A business plan is a description of a business and its plans for the next one to three years. The plan sets out the means by which an organisation will achieve its objectives. Without a clear plan a business will have little sense of direction.
More specifically the plan explains what the business does (or will do if it’s a new business); it suggests who will buy the product or service and why; it provides financial forecasts demonstrating overall viability; and indicates the finance available and explains the financial requirements.
The business plan is written for the owner to give a guide to run the business. It is also written for financial backers, and lenders of money such as banks. Business plans are drawn up when a business sets up for the first time and are amended and revised when the business wants to change – typically when it wants to expand.
A simple business plan should be clearly set out under the following headings:
- Owner details
- Description of the business
- Outline of the market
- Evaluation of competition
- How the business will be organised
- Proposed marketing mix
- Premises and equipment
- Sources of capital
- Cash flow forecast
- Future plans
Business plans are particularly important for new start up businesses, because they provide a framework for the owner to work to.

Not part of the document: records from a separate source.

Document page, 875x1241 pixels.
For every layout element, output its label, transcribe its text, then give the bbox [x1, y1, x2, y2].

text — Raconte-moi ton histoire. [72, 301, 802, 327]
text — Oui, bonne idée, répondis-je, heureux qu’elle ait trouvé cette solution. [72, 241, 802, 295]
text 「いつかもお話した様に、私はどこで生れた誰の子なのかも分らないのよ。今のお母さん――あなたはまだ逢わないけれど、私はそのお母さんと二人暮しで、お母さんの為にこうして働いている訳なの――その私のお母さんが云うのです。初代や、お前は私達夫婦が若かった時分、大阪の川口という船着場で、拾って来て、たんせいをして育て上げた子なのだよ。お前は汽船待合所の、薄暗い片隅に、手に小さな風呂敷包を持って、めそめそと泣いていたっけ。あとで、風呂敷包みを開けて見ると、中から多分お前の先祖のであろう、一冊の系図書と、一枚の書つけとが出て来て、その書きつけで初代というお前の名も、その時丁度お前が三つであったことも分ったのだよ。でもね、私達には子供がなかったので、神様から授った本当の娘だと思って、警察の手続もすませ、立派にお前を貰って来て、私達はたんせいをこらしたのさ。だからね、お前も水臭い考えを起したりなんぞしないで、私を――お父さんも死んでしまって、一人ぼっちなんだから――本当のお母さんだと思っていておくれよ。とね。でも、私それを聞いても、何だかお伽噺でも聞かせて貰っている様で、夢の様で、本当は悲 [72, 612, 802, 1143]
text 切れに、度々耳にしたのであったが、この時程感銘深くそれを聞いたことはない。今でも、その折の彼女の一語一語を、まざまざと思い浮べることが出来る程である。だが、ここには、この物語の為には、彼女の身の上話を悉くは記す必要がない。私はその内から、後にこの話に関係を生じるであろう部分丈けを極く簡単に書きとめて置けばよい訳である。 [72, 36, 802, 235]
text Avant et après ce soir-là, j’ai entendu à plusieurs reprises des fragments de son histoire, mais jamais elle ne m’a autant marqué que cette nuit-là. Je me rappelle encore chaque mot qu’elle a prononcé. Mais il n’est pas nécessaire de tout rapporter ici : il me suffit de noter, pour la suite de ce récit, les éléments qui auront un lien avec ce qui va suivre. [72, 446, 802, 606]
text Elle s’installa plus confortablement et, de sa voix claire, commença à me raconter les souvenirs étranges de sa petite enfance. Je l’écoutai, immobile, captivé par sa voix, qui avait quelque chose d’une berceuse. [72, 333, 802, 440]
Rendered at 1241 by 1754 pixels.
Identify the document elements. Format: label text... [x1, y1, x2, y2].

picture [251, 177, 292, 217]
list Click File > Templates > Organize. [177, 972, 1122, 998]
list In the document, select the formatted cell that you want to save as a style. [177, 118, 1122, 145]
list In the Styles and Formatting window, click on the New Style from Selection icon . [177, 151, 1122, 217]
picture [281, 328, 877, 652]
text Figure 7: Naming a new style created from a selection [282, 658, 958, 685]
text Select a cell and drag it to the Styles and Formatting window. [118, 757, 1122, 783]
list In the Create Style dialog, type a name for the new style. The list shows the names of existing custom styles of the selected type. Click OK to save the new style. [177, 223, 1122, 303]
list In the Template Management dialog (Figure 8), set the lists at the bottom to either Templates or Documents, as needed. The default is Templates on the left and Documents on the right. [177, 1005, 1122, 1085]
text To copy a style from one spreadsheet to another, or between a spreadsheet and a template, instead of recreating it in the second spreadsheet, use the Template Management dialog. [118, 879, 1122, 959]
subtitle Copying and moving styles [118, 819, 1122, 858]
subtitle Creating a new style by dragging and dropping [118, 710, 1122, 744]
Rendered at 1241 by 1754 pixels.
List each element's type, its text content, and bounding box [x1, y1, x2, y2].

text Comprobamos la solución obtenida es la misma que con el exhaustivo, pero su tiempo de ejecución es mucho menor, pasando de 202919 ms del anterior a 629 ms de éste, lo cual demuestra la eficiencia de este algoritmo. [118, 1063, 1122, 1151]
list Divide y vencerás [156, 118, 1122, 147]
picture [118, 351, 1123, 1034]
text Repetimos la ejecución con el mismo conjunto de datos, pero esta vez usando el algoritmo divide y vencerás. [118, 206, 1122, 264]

Also if the owner wishes to raise finance from a bank or other lender then it will be essential to provide a clear business plan, so that the bank can feel confident in making a loan.
Research shows that those businesses that produce detailed plans are far more likely to succeed than when only a sketchy plan or no plan at all is prepared. Research also shows that entrepreneurs who make realistic predictions about cash flow, break even and profit and loss are far more likely to be able to raise funds that those that make exaggerated claims.
For established, larger organisations – the business plan is typically called the ‘corporate strategy’.